Through their work these folks each develop a remarkable Sense of Time, both relative, and real. It serves as a useful model for those of us that have yet to develop this other sense.

The one thing that they all agree about, from a review of all the long time series indicators, is that we are about nine thousand years into the next Ice Age, and that sea level will continue to rise, until the polar winters become severe enough to accrete ice, which will depend upon transport of moisture laden air into the high latitudes. This also requires serious atmospheric subsidence (moisture from mid to high latitude ocean low pressure areas feeding to the highest latitudes' high pressure fields, where subsidence - and precipitation - occurs). The winter of 1989-1990 was the first clear example within this century of levels of atmospheric moisture and subsidence driven ice-accretion that compare with those that must regularly occur during an Ice Age.

The other thing that they agree about is that Climate Change is not about only great changes in mean conditions so much as it is about changes in excursions, frequencies, and durations of patterns of summer and/or winter temperatures. These include Dry/Wet alternatives of Warm/Cold regimes, all of which affect human society.

Even during major Ice Ages, or Warm Periods, extremes that characterize the other climate phases can and do occur, as per the 1989-90 winter example, above. During the course of the COADS records, what we do notice is that when you compare climate records from season to season, from North to South, the major differences are first measured in the northern hemisphere winter months, while the other seasons tend to be fairly similar.

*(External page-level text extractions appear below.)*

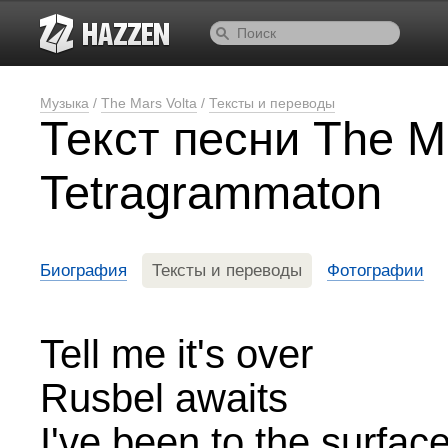
Музыка
/
The Mars Volta
/
Тексты и переводы
Текст песни The M
Tetragrammaton
Биография
Тексты и переводы
Фотографии
Tell me it's over
Rusbel awaits
I've been to the surfac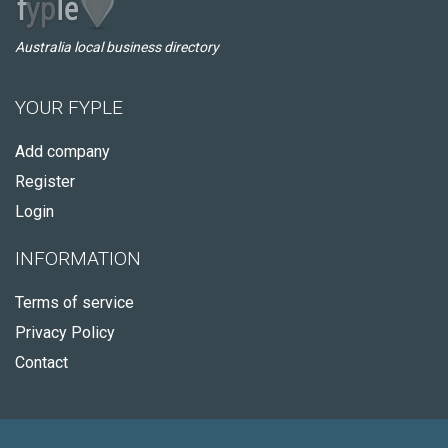
Australia local business directory
YOUR FYPLE
Add company
Register
Login
INFORMATION
Terms of service
Privacy Policy
Contact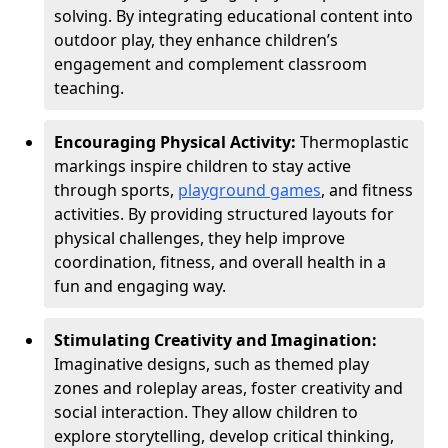
solving. By integrating educational content into
outdoor play, they enhance children’s
engagement and complement classroom
teaching.
Encouraging Physical Activity:
Thermoplastic
markings inspire children to stay active
through sports,
playground games
, and fitness
activities. By providing structured layouts for
physical challenges, they help improve
coordination, fitness, and overall health in a
fun and engaging way.
Stimulating Creativity and Imagination:
Imaginative designs, such as themed play
zones and roleplay areas, foster creativity and
social interaction. They allow children to
explore storytelling, develop critical thinking,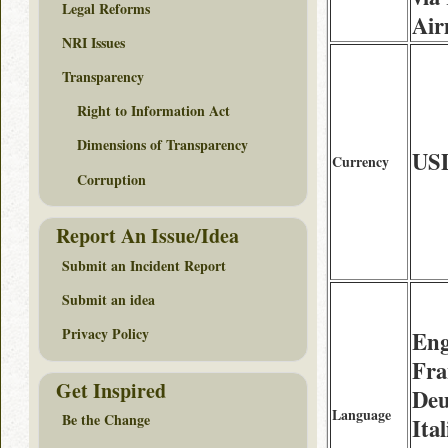
Legal Reforms
Air
NRI Issues
Transparency
Right to Information Act
Dimensions of Transparency
US
Currency
Corruption
Report An Issue/Idea
Submit an Incident Report
Submit an idea
Privacy Policy
Eng
Fra
Get Inspired
Deu
Language
Be the Change
Ital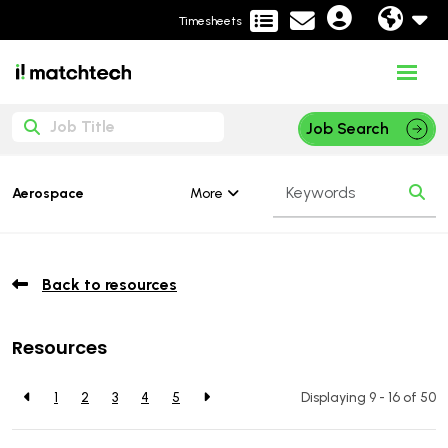
Timesheets
Job Search
More
Aerospace
Back to resources
Resources
1
2
3
4
5
Displaying 9 - 16 of
50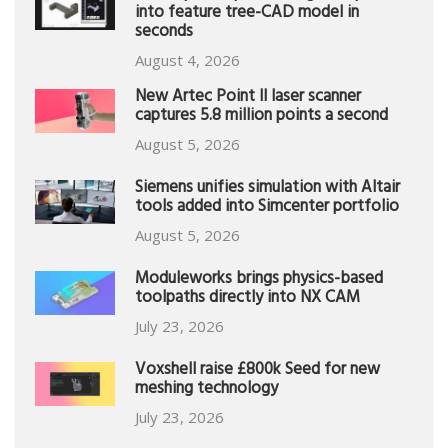
into feature tree-CAD model in
seconds
August 4, 2026
New Artec Point II laser scanner
captures 5.8 million points a second
August 5, 2026
Siemens unifies simulation with Altair
tools added into Simcenter portfolio
August 5, 2026
Moduleworks brings physics-based
toolpaths directly into NX CAM
July 23, 2026
Voxshell raise £800k Seed for new
meshing technology
July 23, 2026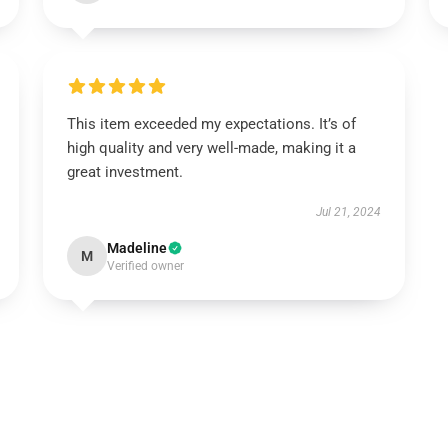
This item exceeded my expectations. It’s of
high quality and very well-made, making it a
great investment.
Jul 21, 2024
Madeline
M
Verified owner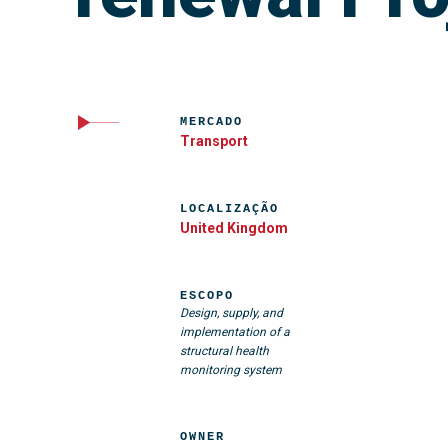
MERCADO
Transport
LOCALIZAÇÃO
United Kingdom
ESCOPO
Design, supply, and
implementation of a
structural health
monitoring system
OWNER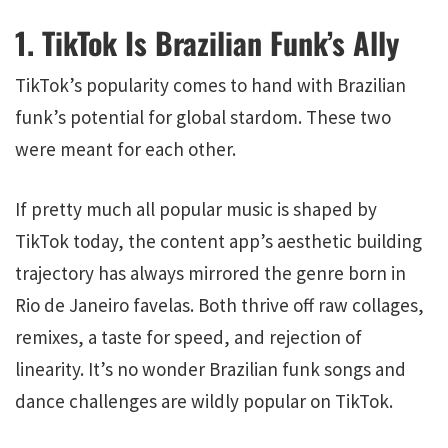
1. TikTok Is Brazilian Funk’s Ally
TikTok’s popularity comes to hand with Brazilian
funk’s potential for global stardom. These two
were meant for each other.
If pretty much all popular music is shaped by
TikTok today, the content app’s aesthetic building
trajectory has always mirrored the genre born in
Rio de Janeiro favelas. Both thrive off raw collages,
remixes, a taste for speed, and rejection of
linearity. It’s no wonder Brazilian funk songs and
dance challenges are wildly popular on TikTok.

Another characteristic of the recent century's records is the fact that most trends that are observed begin first in the northern hemisphere, and slowly dissipate within the southern hemisphere, where the bulk of the Earth's ocean apparently "absorbs" these energies, and stores or dissipates them via currents and atmospheric exchanges. The effect is comparable to the "Sherwin-Williams" paint company's logo, in which the paint (i.e., climate) dribbles southward from the northern polar regions... never quite reaching the South Pole. Of course, during major Ice Age conditions, patterns of energy flow must be quite distinct, as affected by the extension of ice edges from both poles, and because there must be generally lower energy entering Earth's hydroclimatic system.